We ordered dinner at the resort which was brought to our room that night. It was the best piece of steak so far! The owners are lovely people and make sure we had everything we wanted. There was an older Brisbane couple next to us on one side and a mob of young noisy kids on the other side, but they soon were quiet later that night thank goodness. However the guy from Brisbane snored so loud, it sounded like a horse snorting and finishing off with a gasping sound.
We were pleasantly
surprised to have breakfast supplied to the room in the morning. I’ll never get sick of tropical fruit and juice in the mornings. There was an unusual fruit called soursop which tasted like fruit salad with a hint of coconut and was soft, white and mushy – very nice!
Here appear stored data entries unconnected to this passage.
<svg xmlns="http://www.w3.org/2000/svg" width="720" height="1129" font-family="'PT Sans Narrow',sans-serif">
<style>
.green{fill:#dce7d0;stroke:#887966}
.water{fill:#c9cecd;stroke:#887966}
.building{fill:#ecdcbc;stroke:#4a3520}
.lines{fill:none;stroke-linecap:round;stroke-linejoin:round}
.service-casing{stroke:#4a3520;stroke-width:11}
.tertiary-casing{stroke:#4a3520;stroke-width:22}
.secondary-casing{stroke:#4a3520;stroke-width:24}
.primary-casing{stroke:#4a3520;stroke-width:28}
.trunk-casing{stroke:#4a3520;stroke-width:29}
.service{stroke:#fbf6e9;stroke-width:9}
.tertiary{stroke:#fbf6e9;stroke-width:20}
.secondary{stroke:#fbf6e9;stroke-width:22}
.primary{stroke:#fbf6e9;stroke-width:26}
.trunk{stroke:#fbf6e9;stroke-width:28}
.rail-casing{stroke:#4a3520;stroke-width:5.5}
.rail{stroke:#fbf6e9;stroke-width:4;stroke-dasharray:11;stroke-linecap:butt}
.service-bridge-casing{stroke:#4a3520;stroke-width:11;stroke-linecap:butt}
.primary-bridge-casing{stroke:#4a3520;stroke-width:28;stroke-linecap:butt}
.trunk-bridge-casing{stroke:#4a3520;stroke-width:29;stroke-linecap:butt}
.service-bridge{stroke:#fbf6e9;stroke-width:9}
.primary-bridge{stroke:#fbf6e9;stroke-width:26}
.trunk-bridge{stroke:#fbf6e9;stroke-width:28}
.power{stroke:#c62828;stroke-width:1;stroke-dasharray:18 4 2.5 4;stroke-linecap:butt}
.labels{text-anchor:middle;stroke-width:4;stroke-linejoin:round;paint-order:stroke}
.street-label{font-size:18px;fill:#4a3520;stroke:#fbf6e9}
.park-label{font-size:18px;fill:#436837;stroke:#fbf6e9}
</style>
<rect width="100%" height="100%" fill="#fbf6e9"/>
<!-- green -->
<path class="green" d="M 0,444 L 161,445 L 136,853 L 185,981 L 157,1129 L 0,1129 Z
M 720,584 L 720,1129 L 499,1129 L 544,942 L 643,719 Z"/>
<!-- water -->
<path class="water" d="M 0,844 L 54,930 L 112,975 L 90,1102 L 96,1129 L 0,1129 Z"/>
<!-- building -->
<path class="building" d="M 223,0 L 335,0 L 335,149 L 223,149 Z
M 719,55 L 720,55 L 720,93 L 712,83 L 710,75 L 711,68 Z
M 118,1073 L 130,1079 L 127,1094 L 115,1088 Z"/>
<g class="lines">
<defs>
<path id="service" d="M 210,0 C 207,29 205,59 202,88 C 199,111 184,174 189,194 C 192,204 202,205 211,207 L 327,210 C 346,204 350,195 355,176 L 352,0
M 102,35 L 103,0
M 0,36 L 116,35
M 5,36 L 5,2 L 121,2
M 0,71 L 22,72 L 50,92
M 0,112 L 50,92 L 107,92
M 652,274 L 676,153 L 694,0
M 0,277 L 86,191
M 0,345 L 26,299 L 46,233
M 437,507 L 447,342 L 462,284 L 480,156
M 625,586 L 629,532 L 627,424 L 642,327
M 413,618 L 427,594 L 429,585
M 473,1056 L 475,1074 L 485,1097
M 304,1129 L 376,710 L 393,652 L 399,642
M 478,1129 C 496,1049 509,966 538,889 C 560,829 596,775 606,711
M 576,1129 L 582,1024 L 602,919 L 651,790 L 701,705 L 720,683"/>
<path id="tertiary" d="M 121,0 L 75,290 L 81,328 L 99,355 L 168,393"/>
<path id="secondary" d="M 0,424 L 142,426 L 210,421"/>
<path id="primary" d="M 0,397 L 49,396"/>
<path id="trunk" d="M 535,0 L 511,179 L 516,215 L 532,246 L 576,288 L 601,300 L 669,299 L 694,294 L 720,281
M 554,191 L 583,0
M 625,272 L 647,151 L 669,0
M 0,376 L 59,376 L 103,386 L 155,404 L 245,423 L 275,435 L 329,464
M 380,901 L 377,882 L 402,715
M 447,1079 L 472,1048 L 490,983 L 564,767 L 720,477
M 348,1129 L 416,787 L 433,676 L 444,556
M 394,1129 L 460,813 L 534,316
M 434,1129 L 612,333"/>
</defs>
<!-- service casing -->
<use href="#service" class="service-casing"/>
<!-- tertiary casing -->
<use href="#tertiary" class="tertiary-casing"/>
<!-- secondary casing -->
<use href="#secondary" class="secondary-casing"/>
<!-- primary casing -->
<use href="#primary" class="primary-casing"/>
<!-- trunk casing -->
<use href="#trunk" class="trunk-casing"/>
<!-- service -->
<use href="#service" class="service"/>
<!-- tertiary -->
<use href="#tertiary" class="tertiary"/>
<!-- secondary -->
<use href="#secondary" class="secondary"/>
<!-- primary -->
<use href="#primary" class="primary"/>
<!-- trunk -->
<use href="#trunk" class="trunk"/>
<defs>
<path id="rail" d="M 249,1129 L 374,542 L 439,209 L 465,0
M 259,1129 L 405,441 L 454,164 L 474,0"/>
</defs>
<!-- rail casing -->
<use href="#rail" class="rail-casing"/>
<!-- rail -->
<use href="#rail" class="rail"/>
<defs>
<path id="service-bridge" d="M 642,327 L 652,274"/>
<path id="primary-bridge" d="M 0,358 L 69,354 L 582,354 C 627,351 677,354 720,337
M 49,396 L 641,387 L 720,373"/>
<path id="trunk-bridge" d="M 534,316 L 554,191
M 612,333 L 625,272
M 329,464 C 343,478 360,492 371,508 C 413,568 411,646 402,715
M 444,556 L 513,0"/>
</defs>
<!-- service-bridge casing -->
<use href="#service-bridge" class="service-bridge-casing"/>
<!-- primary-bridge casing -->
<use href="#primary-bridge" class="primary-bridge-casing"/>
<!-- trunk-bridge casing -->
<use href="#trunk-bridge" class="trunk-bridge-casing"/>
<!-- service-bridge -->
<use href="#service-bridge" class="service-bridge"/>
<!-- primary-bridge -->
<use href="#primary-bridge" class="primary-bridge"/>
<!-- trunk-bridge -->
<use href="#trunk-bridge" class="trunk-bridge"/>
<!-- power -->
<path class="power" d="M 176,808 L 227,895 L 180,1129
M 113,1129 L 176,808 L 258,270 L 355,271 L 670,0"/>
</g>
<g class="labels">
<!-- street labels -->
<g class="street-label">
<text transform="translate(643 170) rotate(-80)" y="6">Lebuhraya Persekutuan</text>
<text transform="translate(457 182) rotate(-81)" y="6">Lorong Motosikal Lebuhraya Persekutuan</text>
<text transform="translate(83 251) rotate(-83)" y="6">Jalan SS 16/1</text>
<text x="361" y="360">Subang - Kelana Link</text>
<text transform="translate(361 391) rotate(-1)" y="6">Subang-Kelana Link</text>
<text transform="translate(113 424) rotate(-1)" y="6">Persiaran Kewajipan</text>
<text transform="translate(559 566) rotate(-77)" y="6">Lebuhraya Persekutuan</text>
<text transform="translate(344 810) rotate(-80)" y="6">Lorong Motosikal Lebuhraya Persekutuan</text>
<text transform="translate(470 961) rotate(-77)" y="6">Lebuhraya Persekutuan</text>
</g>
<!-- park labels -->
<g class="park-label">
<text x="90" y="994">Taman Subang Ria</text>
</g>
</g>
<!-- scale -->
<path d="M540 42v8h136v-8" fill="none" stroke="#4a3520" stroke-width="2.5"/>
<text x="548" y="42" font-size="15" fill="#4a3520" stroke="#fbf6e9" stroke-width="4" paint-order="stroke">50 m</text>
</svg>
Since it was Sunday, we decided to drive around the whole Island.
We stopped off at the place we wanted to stay at (Havannah Eco Lodge) but it was fully booked. It looked great and that will definitely be on the cards next time we visit. A little up the road was a really upmarket hotel called The Havannah. We decided to stop and have lunch there. It was a real treat, fancy and divine food. I believe the rooms or bungalows were $700 per night!
Moving on from there, we passed the old military dumping ground where loads of stuff was dumped into the sea. There was another massive resort being built further towards the top of the island and many blocks for sale.
Coming down the other side of the island took us past the famous Blue Lagoon again, and a fabulous beach called Eton Beach.
It was a stunning sheltered cove where a lot of the locals come for a Sunday picnic. Further around, led us back to Pt Vila. We stopped at a place called The Saloon Bar and Grill for a nice steak.
After another night of our neighbours loud snoring, we moved back to Vila, to a great hotel called The Olympic. It was definitely the best in Vila so far, quiet, cool and comfortable with an affordable price tag. Phil went to see Boma at the Fire Station and I did a bit of window shopping. We have been trying to get to Iririkki Island for a while so we went across on the ferry and had happy hour in a very fancy area, and dinner in a fancy restaurant called The Watermark. The food was delicious and it was ok to pretend that we were rich for a while but I was glad that we were going back to our comfortable cheap hotel and not paying $500 per night.
Another lovely day in Paradise and Phil went to the embassy to see if he could talk to someone there about help for
the fire brigade, but as usual a quick fob off and we might get back to you next day. We made the most of the views and had a beer at the Nambawan Café and watched the sun go down. Last dinner in Vanuatu had to be the great Japanese at the Kanpai restaurant again– yummy!